タイトルは緑背景です。松平信康の子ども時代は虫の命も大事にしていました。凄惨な戦争を行う織田信長への反発が築山殿事件になるのでしょうか。信康は粗暴だったとの説があります。『どうする家康』でも信康が粗暴と伝えられることを裏付ける描き方をしていますが、それだけではない面も示します。
信長は家康からの長篠城救援の依頼に応えて出陣しますが、攻めようとしません。家康と信康と酒井忠次が攻撃を求めに行きますが、碁を打っていて真面目に向き合いません。これは腹が立ちます。後の文禄の役で黒田官兵衛は石田三成と会わずに浅野長政と囲碁を続け、三成を怒らせます。現代ならばゲーム中毒者に待たされるようなものです。

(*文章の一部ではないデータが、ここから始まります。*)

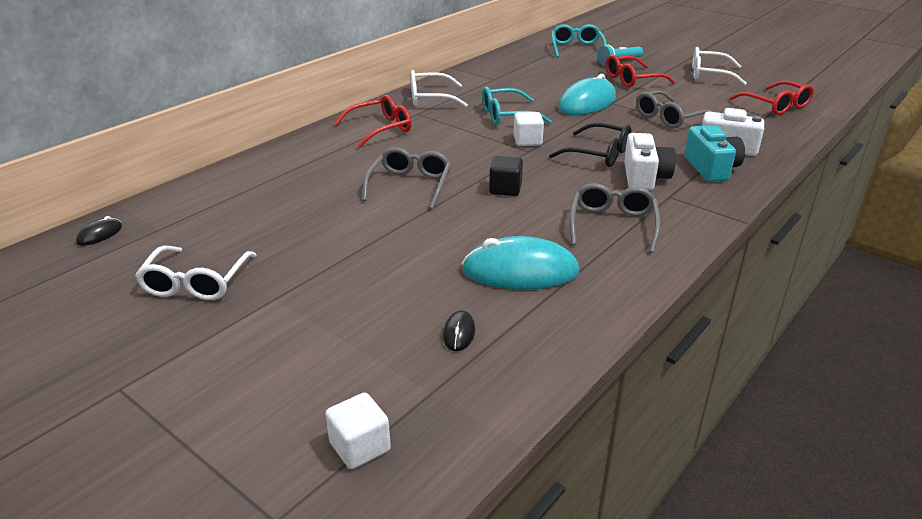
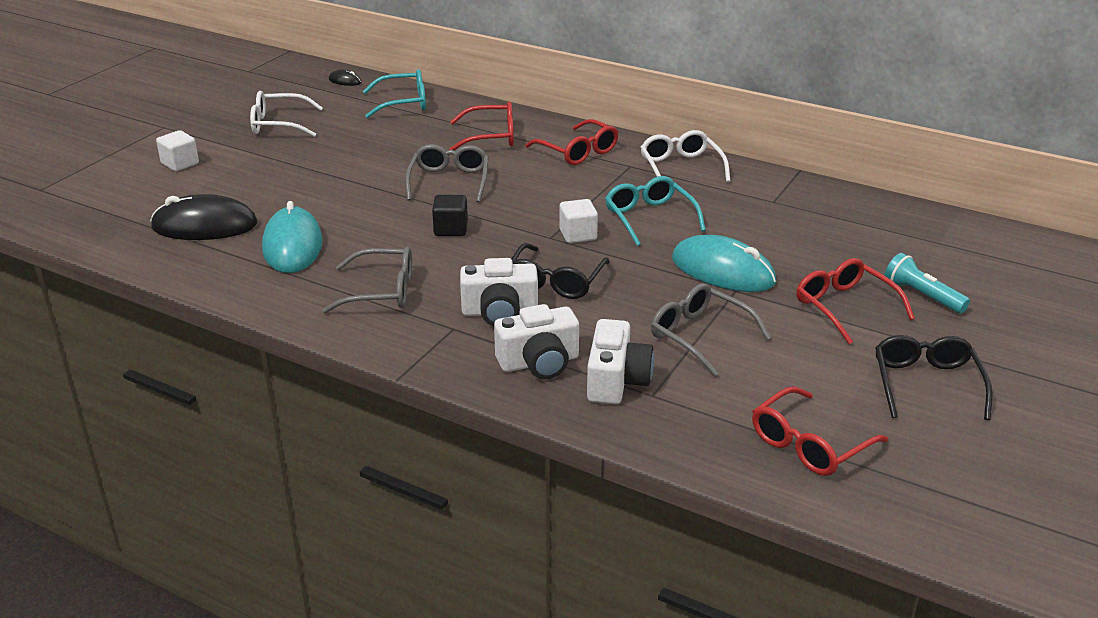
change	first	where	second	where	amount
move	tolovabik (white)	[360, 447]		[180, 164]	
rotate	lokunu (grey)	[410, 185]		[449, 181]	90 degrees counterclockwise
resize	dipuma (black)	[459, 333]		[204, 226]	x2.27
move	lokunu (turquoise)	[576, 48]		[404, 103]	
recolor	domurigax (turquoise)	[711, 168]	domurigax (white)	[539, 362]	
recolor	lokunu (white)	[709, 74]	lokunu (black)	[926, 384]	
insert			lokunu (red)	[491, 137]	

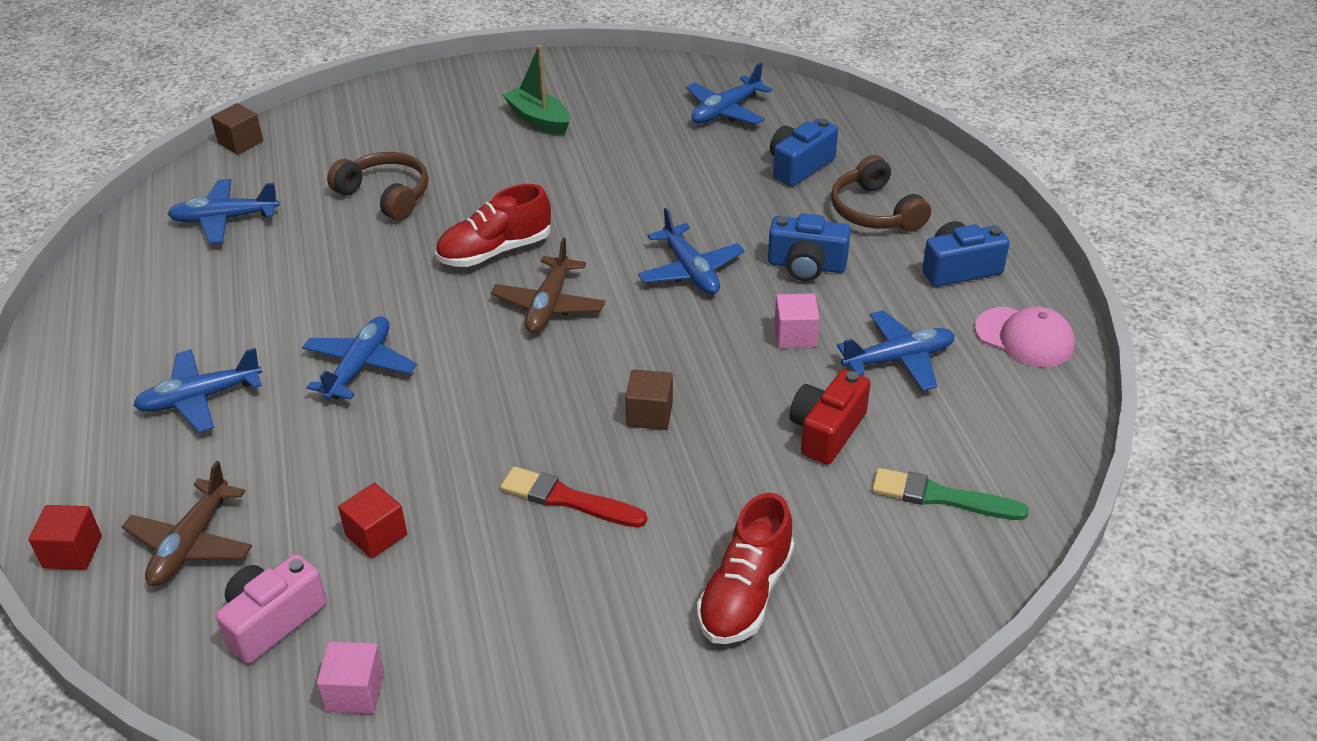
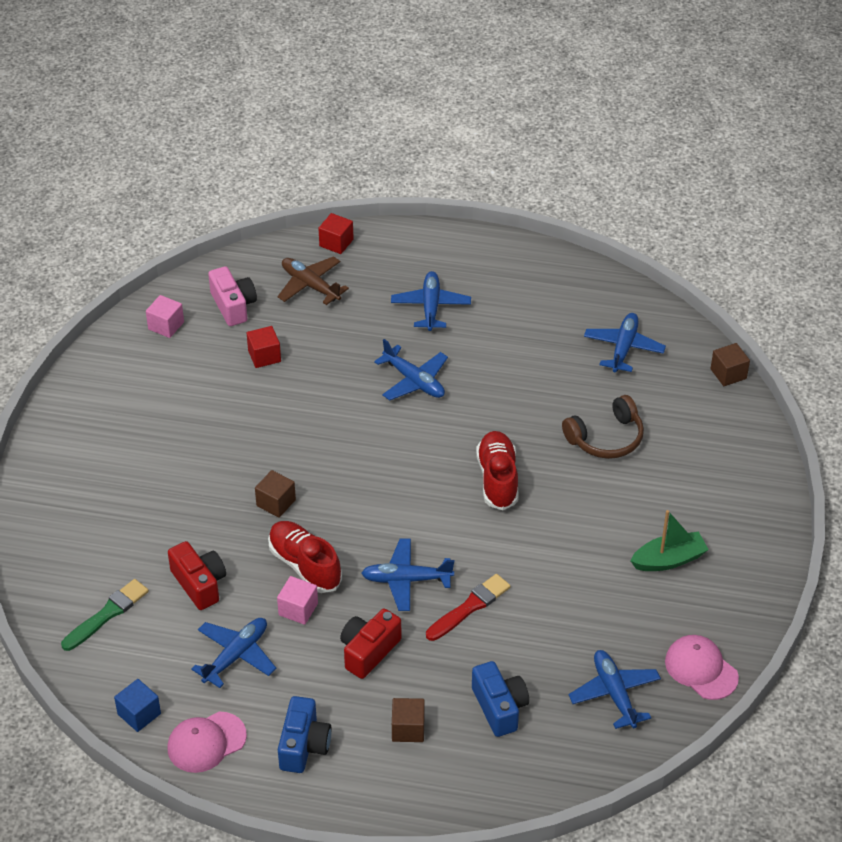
change	first	where	second	where	amount
delete	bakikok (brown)	[549, 305]			
move	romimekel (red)	[568, 499]		[469, 607]	
move	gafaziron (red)	[745, 594]		[305, 565]	
recolor	domurigax (blue)	[806, 266]	domurigax (red)	[368, 651]	
replace	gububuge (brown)	[875, 211]	tolovabik (brown)	[408, 729]	
rotate	bakikok (blue)	[898, 359]		[236, 655]	150 degrees counterclockwise
insert			tolovabik (blue)	[139, 714]	
insert			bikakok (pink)	[701, 669]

長篠の戦いで酒井忠次は武田軍の退路を断つ奇襲を提案しました。これは忠次の見せ場です。しかし、嫌な仕事を押し付けられ、貧乏くじをひかされた形になっています。信長と藤吉郎は卑怯です。自分ができないことを他人に押し付けて偉そうにする人間は21世紀にもいます。21世紀のビジネスパーソンに刺さるドラマです。織田家はブラック企業ならぬブラック大名と評されていましたが、ここでもブラックです。

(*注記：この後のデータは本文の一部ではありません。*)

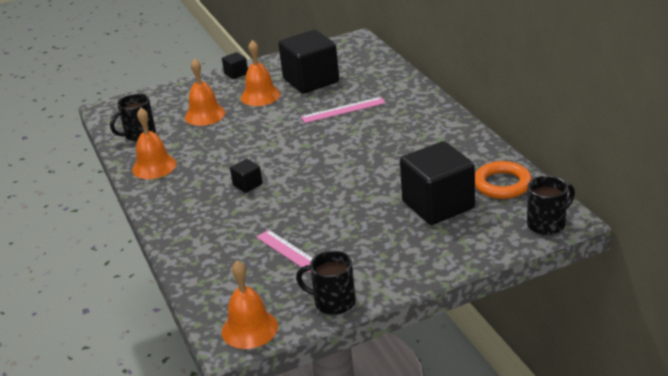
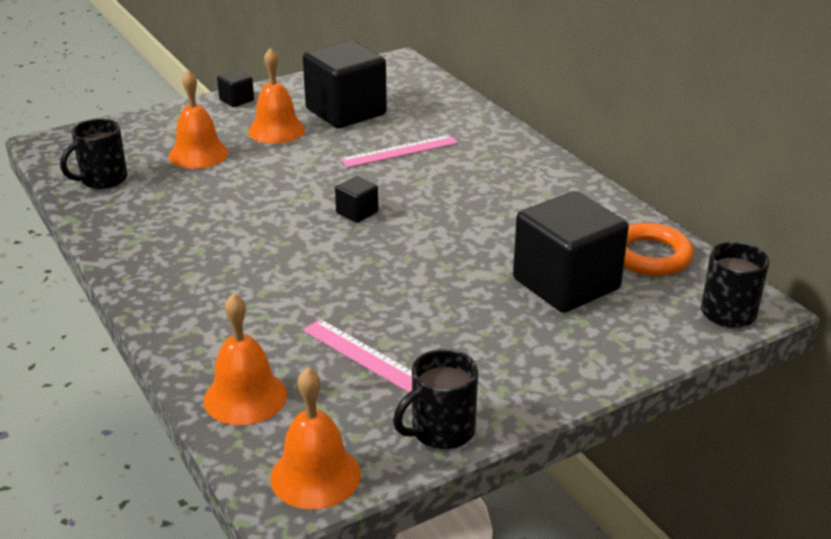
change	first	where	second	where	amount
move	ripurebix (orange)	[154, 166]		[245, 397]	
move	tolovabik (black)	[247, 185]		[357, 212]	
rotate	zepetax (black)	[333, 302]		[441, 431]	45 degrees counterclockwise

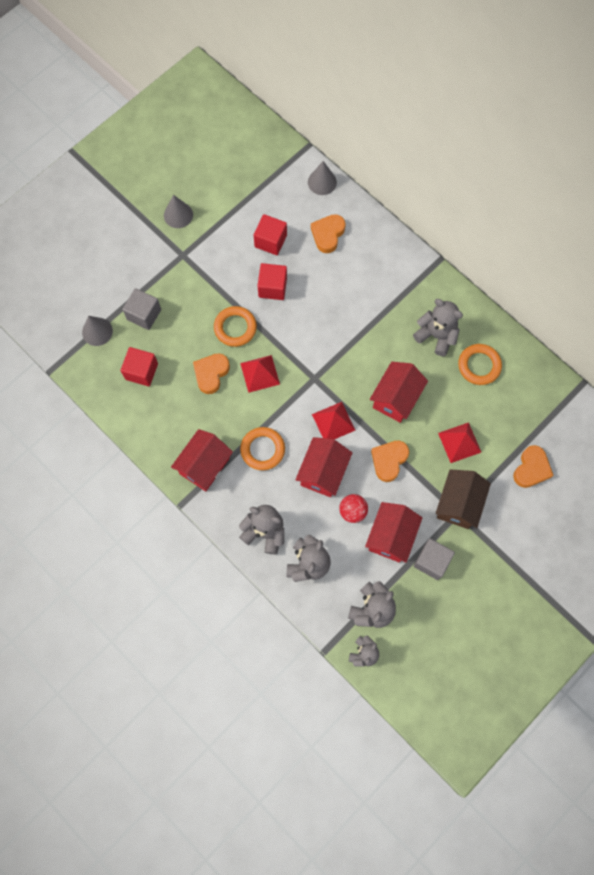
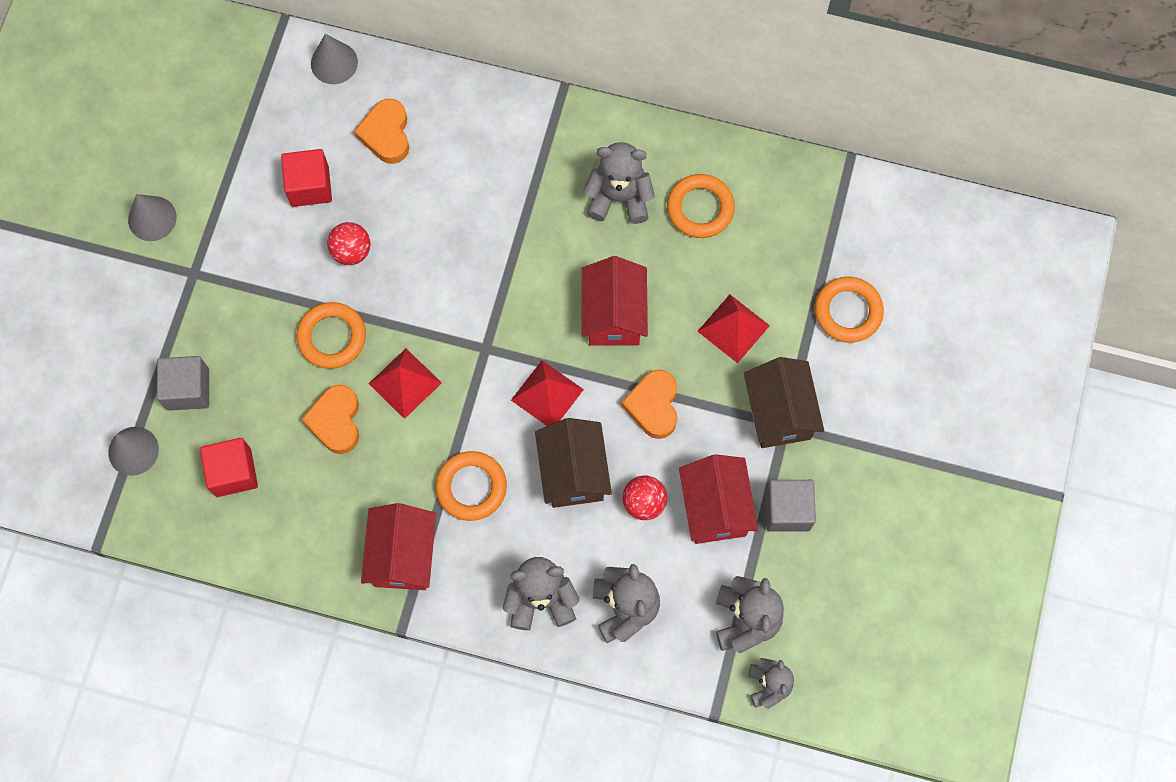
change	first	where	second	where	amount
replace	tolovabik (red)	[272, 287]	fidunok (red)	[351, 251]	
recolor	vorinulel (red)	[323, 472]	vorinulel (brown)	[573, 472]	
replace	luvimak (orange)	[531, 469]	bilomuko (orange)	[848, 311]	

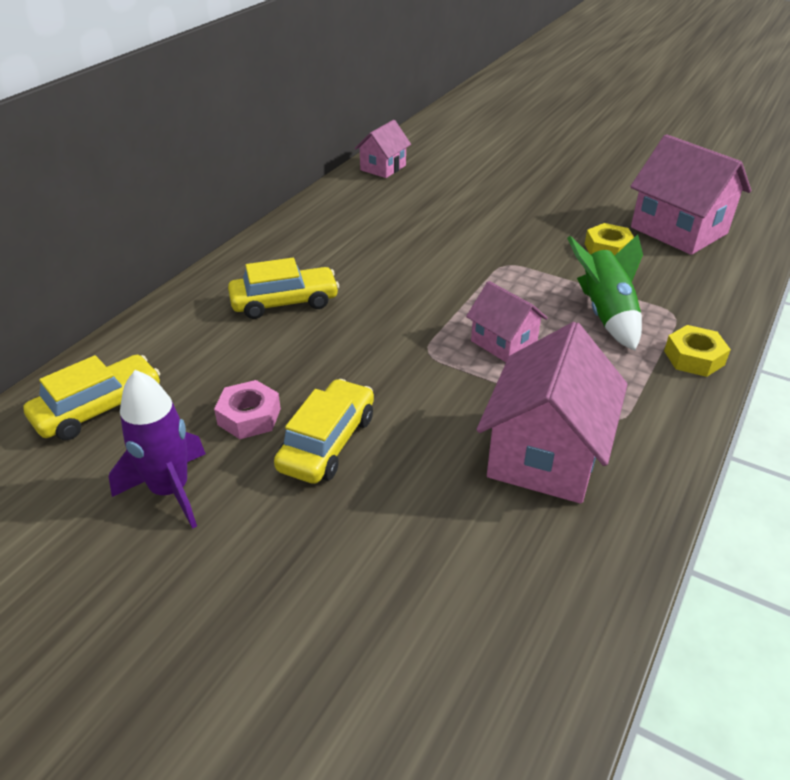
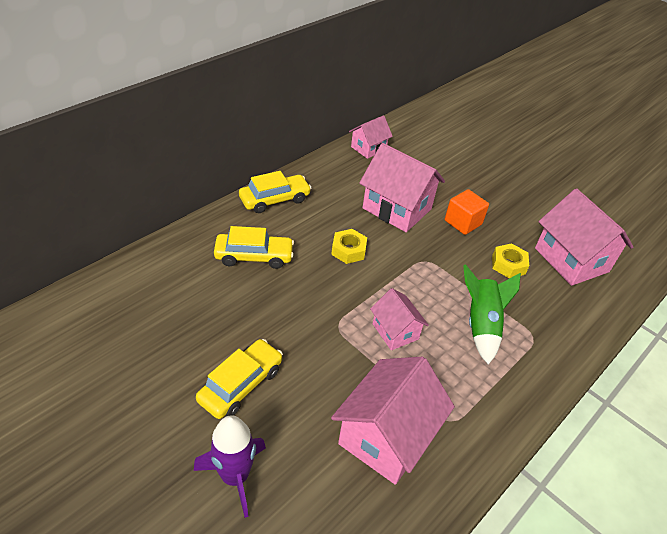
change	first	where	second	where	amount
move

忠次には戦いの後に信長から「忠次は後ろにも目があるかのような活躍だった」と称賛されたというエピソードがあります。これに対して忠次は「私は後ろの目で見たことはありません」と答えたとされます。忠次の真面目さや謙遜を物語るものですが、『どうする家康』の文脈では「嫌な仕事を押し付けた癖に他人を評価する資格はない」と思っていたかもしれません。
忠次の出陣に徳川家の陣中は悲壮感が漂いました。石川数正は海老すくいを歌って送り出します。数正と忠次が相手を理解し合っていることは嬉しいです。数正は西三河、忠次は東三河の旗頭と二人は徳川家の二大重臣でした。二人は競争関係にあり、相手の悪口を言い、足を引っ張る関係と描く作品もあります(火坂雅志『天下 家康伝』)。
武田勝頼は撤退を上策と理解していても突撃します。信長包囲網を構築する側であり、決戦にこだわる必要はありません。決戦で勝たなければ家中で自分を認めてもらえないという焦りがあったのでしょうか。勝頼の演説は将兵を奮い立たせるものですが、ドラマチックに盛り上がっても勝てないことは三方ヶ原の戦いの徳川家康が経験済みです。
長篠の合戦で勝利して武田の脅威を除いた信長は内部の有力者を脅威と感じるようになります。松永久秀や明智光秀の謀叛も久秀や光秀の側に原因を求めようとするから議論百出するのであって、単純に信長が力を持った家臣を敵視したと理解することが正解かも知れません。佐久間信盛の追放も無能故ではなく、有能故に排除されたと理解できます。
五徳はワガママ姫に描かれていました。この五徳ならば信長にチンコロしても不思議ではないと思わせました。しかし、信長がチンコロを奨励しており、五徳も信長の被害者でした。信長は当初、魔王らしさがありましたが、内部の有力者を脅威と感じ、密告を奨励するなど、ありきたりでつまらない権力者になっています。本能寺の変で滅んでも不思議ではありません。